What to produce: Write the records out again exactly, leaving no images in.

The records:
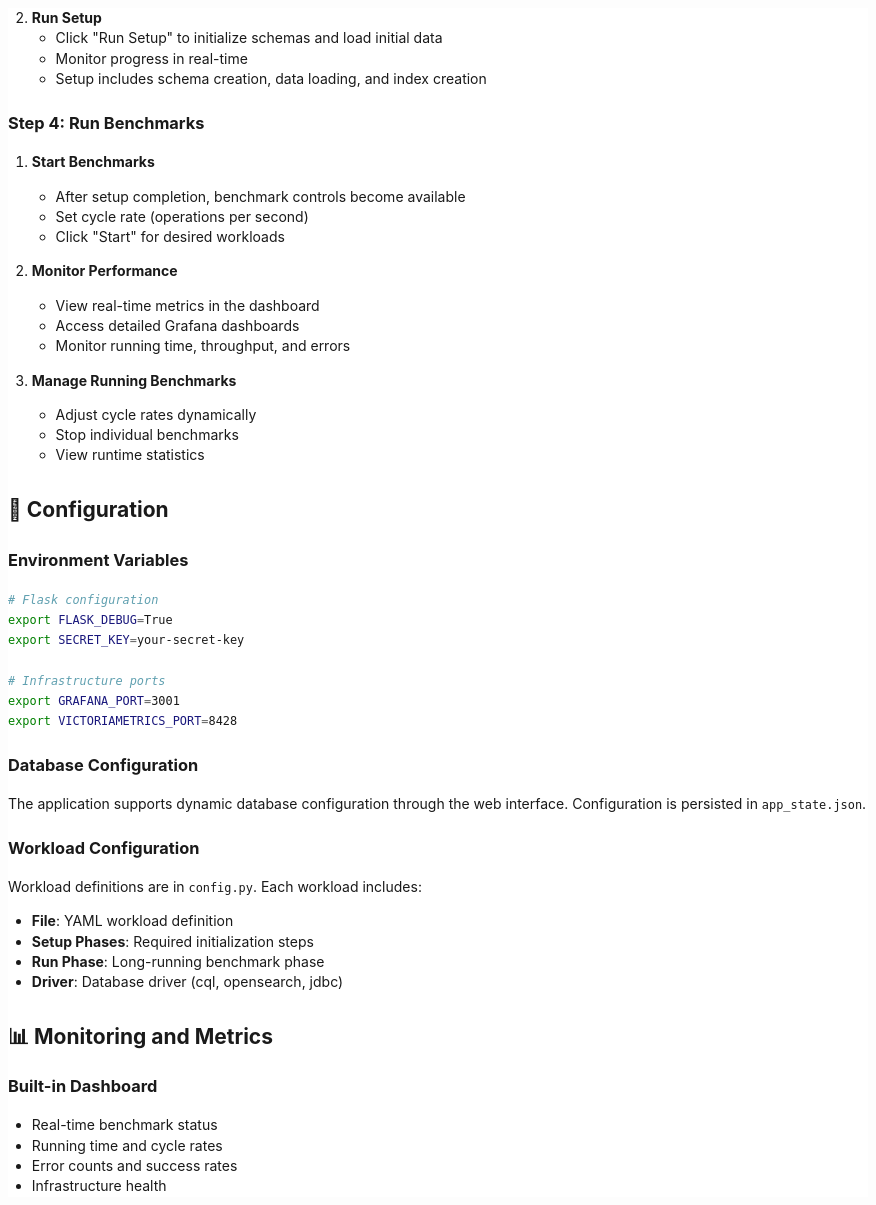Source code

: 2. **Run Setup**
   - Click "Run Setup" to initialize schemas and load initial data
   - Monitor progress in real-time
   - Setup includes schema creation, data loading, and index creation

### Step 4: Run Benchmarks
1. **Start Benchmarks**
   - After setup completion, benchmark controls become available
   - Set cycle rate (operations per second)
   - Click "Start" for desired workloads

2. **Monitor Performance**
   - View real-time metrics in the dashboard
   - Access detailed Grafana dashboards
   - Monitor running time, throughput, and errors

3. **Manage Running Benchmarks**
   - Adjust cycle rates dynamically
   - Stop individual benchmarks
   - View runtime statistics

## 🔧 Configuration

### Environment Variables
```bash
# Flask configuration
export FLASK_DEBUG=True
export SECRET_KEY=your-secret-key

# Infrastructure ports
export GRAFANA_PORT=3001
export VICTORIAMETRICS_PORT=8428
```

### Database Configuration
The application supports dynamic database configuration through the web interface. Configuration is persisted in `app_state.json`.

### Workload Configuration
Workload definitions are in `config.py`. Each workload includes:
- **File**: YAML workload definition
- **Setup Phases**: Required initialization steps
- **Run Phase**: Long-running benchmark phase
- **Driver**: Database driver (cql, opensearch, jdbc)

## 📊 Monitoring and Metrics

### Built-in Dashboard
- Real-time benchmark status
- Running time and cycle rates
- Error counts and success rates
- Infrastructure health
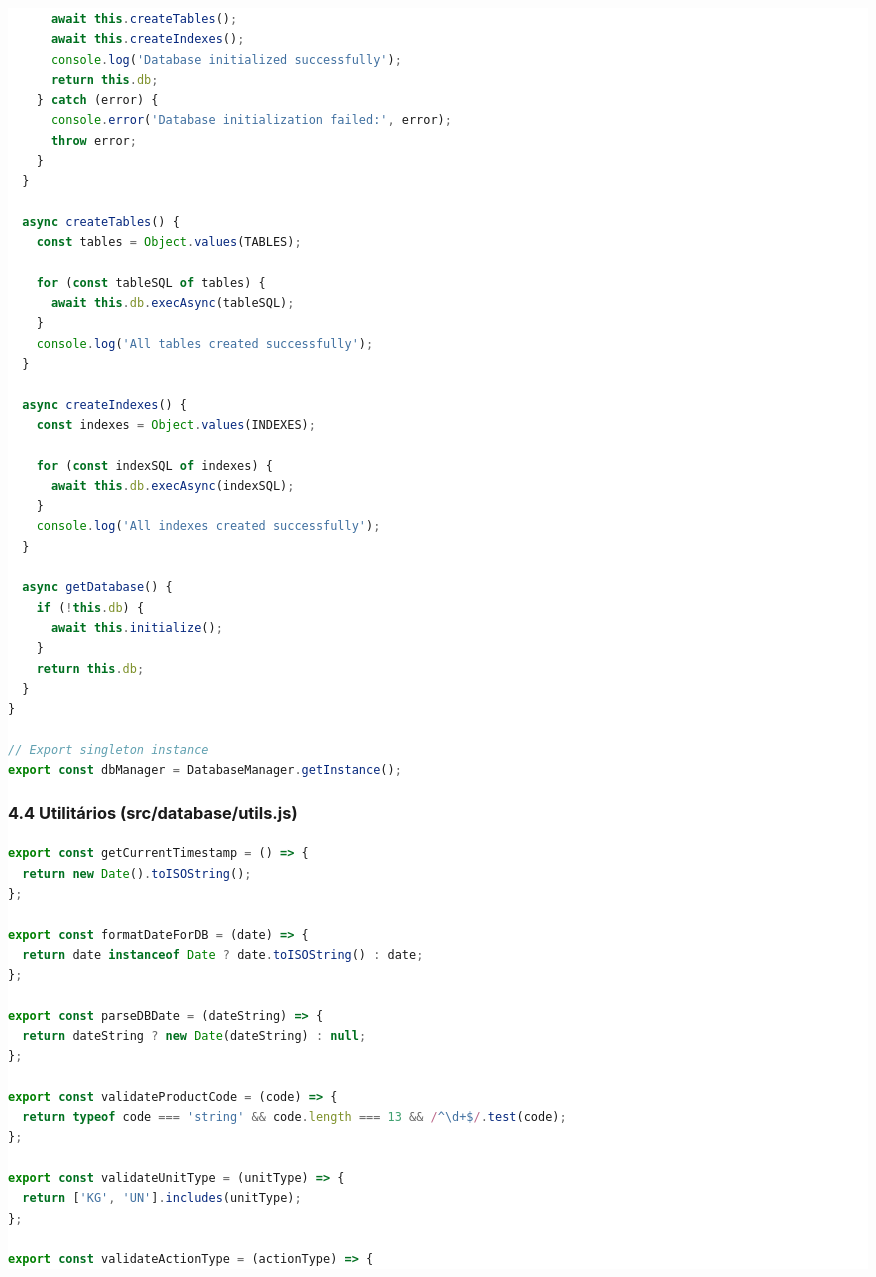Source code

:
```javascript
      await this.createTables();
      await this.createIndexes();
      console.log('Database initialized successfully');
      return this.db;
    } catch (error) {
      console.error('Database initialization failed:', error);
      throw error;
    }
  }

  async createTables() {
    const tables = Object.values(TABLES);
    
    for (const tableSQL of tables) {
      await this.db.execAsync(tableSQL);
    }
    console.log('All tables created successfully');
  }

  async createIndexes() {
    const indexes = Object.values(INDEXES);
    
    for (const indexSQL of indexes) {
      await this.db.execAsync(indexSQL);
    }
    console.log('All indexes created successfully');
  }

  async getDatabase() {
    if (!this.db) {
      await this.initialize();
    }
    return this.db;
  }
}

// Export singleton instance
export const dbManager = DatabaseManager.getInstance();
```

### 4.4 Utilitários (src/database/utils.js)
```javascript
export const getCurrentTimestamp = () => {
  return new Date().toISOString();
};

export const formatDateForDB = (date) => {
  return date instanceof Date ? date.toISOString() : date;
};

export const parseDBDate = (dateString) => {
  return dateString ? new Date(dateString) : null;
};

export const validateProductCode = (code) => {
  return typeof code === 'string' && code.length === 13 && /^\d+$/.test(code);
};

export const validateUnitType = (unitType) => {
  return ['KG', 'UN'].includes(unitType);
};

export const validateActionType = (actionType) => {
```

Your solution:
Source code

: 2. **Run Setup**
   - Click "Run Setup" to initialize schemas and load initial data
   - Monitor progress in real-time
   - Setup includes schema creation, data loading, and index creation

### Step 4: Run Benchmarks
1. **Start Benchmarks**
   - After setup completion, benchmark controls become available
   - Set cycle rate (operations per second)
   - Click "Start" for desired workloads

2. **Monitor Performance**
   - View real-time metrics in the dashboard
   - Access detailed Grafana dashboards
   - Monitor running time, throughput, and errors

3. **Manage Running Benchmarks**
   - Adjust cycle rates dynamically
   - Stop individual benchmarks
   - View runtime statistics

## 🔧 Configuration

### Environment Variables
```bash
# Flask configuration
export FLASK_DEBUG=True
export SECRET_KEY=your-secret-key

# Infrastructure ports
export GRAFANA_PORT=3001
export VICTORIAMETRICS_PORT=8428
```

### Database Configuration
The application supports dynamic database configuration through the web interface. Configuration is persisted in `app_state.json`.

### Workload Configuration
Workload definitions are in `config.py`. Each workload includes:
- **File**: YAML workload definition
- **Setup Phases**: Required initialization steps
- **Run Phase**: Long-running benchmark phase
- **Driver**: Database driver (cql, opensearch, jdbc)

## 📊 Monitoring and Metrics

### Built-in Dashboard
- Real-time benchmark status
- Running time and cycle rates
- Error counts and success rates
- Infrastructure health
Source code

:
```javascript
      await this.createTables();
      await this.createIndexes();
      console.log('Database initialized successfully');
      return this.db;
    } catch (error) {
      console.error('Database initialization failed:', error);
      throw error;
    }
  }

  async createTables() {
    const tables = Object.values(TABLES);
    
    for (const tableSQL of tables) {
      await this.db.execAsync(tableSQL);
    }
    console.log('All tables created successfully');
  }

  async createIndexes() {
    const indexes = Object.values(INDEXES);
    
    for (const indexSQL of indexes) {
      await this.db.execAsync(indexSQL);
    }
    console.log('All indexes created successfully');
  }

  async getDatabase() {
    if (!this.db) {
      await this.initialize();
    }
    return this.db;
  }
}

// Export singleton instance
export const dbManager = DatabaseManager.getInstance();
```

### 4.4 Utilitários (src/database/utils.js)
```javascript
export const getCurrentTimestamp = () => {
  return new Date().toISOString();
};

export const formatDateForDB = (date) => {
  return date instanceof Date ? date.toISOString() : date;
};

export const parseDBDate = (dateString) => {
  return dateString ? new Date(dateString) : null;
};

export const validateProductCode = (code) => {
  return typeof code === 'string' && code.length === 13 && /^\d+$/.test(code);
};

export const validateUnitType = (unitType) => {
  return ['KG', 'UN'].includes(unitType);
};

export const validateActionType = (actionType) => {
```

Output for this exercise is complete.